El reducto de los mediáticos - Ciudad Magazine Pasar al contenido principal

El reducto de los mediáticos

Adivina adivinador: mide menos que el más bajito de Los Grosos; es más detestado que Nadia Epstein en Gran Hermano 2007; y tiene más mediáticos por minuto que Intrusos en el espectáculo y Los profesionales de siempre juntos ¿Qué es? La respuesta... Infama.

El ciclo que conduce Santiago del Moro en América nació bajo la premisa de mostrar el costado más humano de la farándula. El problema es que el costado humano de los famosos es más aburrido que un campeonato de "ludo matic" en Canal 7. Creado a imagen y semejanza de los grandes ciclos de la TV norteamericana, Infama pretendió incomodar a los que son considerados estrellas en nuestro país. Es más, en el gran país del norte, el oficio del Paparazzi es detestado por la mayoría de las mega estrellas. Llamados terroristas con cámaras de foto, son capaces de vender el alma de su primogénito al diablo con tal de tener una instantánea de algún famoso pasando vergüenza. Pero acá, en Argentina, los famosos pasan vergüenza de manera gratuita en el prime time de Canal 13 y Telefe o durante las tardes de Canal 9 y América.

Entonces ¿Quiénes son los que más se beneficiaron con este formato que ni siquiera tiene un horario fijo (ya que comienza cuando el noticiero se queda sin noticias y termina cuando RSM tiene ganas de comenzar)? La respuesta también es fácil: los mediáticos. Esta raza que desea más un segundo de pantalla que la paz mundial encontró en este programa un nuevo reducto para seguir vigentes.

Inclusive la naturaleza misma quedó bastardeada con la intromisión de los "inútiles de la tele", ya que son ellos mismos los que envían videos grabados con celulares de sus vidas privadas. En Infama pusieron en pantalla imágenes que mostraban a La Tota Santillán tomando unas copas con Gustavo Conti, a Fernanda Vives molestando a un ganso o a las que se desnudan en el restó de Moria por unos morlacos. Todo este material no fue grabado por algún paparazzi despiadado sino por los mismos protagonistas de los videos, que por un minuto más de fama venden sin pudor el único espacio que conservaban para ellos mismos; o sea su vida privada.

════════

Consigna 1 | Cita el pasaje del artículo sobre Infama que comienza con las palabras "El ciclo que" y concluye después de "9 y América.".
Consigna 2 |
Responde estas preguntas con datos del artículo sobre Infama:
(a) ¿Quién conduce el ciclo y en qué canal se emite?
(b) ¿Cómo se llama a los paparazzi en el gran país del norte?
(c) ¿Quiénes grabaron el material de la vida privada que se mostró en el programa?
Consigna 3 | Enumera todos los canales de televisión que se mencionan en el artículo sobre Infama.

Datos proporcionados |
════════

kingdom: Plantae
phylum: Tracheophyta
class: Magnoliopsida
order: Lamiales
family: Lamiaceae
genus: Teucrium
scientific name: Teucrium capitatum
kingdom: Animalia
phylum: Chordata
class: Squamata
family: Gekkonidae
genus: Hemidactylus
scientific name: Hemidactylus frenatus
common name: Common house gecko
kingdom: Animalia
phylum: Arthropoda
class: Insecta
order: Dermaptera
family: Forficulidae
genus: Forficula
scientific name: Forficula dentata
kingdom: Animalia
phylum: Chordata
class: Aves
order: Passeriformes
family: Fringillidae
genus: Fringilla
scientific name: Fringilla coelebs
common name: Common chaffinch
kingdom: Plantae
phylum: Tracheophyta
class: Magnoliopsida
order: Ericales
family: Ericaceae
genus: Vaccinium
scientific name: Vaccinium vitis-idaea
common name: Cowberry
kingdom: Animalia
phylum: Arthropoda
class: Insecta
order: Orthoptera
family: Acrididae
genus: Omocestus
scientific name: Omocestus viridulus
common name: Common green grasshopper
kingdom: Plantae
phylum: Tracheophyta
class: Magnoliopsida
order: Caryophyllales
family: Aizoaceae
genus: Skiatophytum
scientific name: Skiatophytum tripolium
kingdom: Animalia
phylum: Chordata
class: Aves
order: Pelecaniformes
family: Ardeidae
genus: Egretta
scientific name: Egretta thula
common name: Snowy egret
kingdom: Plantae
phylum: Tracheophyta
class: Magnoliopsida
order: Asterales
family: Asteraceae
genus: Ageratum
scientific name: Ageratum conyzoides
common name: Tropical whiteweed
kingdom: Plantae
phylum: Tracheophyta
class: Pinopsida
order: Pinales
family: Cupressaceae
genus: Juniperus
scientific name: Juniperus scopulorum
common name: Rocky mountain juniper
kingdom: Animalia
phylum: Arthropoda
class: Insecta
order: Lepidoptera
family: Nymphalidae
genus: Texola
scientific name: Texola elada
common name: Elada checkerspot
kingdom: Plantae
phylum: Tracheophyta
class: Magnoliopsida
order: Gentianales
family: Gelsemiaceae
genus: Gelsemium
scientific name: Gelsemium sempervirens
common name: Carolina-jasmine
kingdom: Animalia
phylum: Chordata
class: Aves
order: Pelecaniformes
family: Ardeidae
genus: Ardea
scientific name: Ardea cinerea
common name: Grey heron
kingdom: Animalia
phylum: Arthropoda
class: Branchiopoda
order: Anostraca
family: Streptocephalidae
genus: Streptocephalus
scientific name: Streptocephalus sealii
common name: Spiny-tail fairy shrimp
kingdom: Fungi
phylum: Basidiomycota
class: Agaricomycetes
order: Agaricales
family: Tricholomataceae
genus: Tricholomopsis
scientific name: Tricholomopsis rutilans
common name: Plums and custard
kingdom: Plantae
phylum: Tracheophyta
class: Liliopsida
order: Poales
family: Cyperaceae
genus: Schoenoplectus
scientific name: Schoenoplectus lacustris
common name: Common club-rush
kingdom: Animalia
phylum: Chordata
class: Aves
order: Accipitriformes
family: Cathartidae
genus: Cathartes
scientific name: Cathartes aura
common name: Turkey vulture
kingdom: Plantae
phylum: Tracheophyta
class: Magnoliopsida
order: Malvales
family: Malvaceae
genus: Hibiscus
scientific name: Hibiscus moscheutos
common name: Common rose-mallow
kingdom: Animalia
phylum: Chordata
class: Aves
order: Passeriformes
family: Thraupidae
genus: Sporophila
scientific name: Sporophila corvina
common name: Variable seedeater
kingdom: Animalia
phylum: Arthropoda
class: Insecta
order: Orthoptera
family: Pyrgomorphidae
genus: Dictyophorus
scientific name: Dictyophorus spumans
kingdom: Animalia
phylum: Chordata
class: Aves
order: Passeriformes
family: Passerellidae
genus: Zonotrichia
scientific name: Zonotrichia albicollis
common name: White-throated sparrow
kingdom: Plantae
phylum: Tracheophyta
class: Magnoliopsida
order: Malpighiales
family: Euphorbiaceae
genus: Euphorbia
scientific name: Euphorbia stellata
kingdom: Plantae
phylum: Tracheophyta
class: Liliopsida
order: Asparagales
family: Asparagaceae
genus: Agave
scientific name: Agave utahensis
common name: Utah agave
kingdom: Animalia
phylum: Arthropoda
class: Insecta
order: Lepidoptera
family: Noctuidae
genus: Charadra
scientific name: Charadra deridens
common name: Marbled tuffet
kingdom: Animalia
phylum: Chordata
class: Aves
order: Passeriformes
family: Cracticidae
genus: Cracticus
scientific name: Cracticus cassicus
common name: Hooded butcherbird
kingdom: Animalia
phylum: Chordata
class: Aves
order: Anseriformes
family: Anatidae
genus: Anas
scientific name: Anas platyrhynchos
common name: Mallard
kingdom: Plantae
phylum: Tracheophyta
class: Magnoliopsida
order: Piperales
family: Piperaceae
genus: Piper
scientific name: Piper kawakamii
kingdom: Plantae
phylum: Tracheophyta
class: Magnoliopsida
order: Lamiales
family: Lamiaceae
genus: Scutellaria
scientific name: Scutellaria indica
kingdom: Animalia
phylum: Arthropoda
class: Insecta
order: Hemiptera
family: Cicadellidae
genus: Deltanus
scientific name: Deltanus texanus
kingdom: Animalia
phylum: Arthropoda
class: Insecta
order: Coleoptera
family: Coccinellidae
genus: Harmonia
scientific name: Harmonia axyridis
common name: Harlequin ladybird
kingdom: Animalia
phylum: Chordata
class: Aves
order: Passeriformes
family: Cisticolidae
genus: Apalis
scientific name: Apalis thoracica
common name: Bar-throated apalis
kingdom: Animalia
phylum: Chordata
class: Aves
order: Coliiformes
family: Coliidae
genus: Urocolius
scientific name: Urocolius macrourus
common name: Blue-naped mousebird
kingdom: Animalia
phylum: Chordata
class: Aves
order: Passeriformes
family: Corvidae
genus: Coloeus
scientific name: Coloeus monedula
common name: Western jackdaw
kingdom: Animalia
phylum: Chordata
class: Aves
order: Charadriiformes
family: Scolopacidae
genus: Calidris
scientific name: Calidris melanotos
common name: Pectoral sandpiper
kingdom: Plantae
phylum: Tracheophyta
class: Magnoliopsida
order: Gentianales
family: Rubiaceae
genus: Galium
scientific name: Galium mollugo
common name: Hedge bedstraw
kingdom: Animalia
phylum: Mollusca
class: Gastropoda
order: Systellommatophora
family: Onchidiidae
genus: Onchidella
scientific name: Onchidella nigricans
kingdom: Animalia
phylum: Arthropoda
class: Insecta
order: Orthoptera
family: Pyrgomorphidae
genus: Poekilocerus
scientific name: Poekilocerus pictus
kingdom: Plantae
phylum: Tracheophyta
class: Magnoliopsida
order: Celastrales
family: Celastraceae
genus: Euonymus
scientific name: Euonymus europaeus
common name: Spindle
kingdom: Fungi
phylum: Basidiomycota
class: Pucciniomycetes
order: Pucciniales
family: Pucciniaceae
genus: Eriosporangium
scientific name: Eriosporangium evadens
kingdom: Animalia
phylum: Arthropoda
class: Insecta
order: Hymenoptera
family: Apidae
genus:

════════

Tu solución 1 |
El ciclo que conduce Santiago del Moro en América nació bajo la premisa de mostrar el costado más humano de la farándula. El problema es que el costado humano de los famosos es más aburrido que un campeonato de "ludo matic" en Canal 7. Creado a imagen y semejanza de los grandes ciclos de la TV norteamericana, Infama pretendió incomodar a los que son considerados estrellas en nuestro país. Es más, en el gran país del norte, el oficio del Paparazzi es detestado por la mayoría de las mega estrellas. Llamados terroristas con cámaras de foto, son capaces de vender el alma de su primogénito al diablo con tal de tener una instantánea de algún famoso pasando vergüenza. Pero acá, en Argentina, los famosos pasan vergüenza de manera gratuita en el prime time de Canal 13 y Telefe o durante las tardes de Canal 9 y América.

Tu solución 2 |
(a) Lo conduce Santiago del Moro, en América.
(b) Se los llama terroristas con cámaras de foto.
(c) Lo grabaron los mismos protagonistas de los videos.

Tu solución 3 | América, Canal 7, Canal 13, Telefe y Canal 9.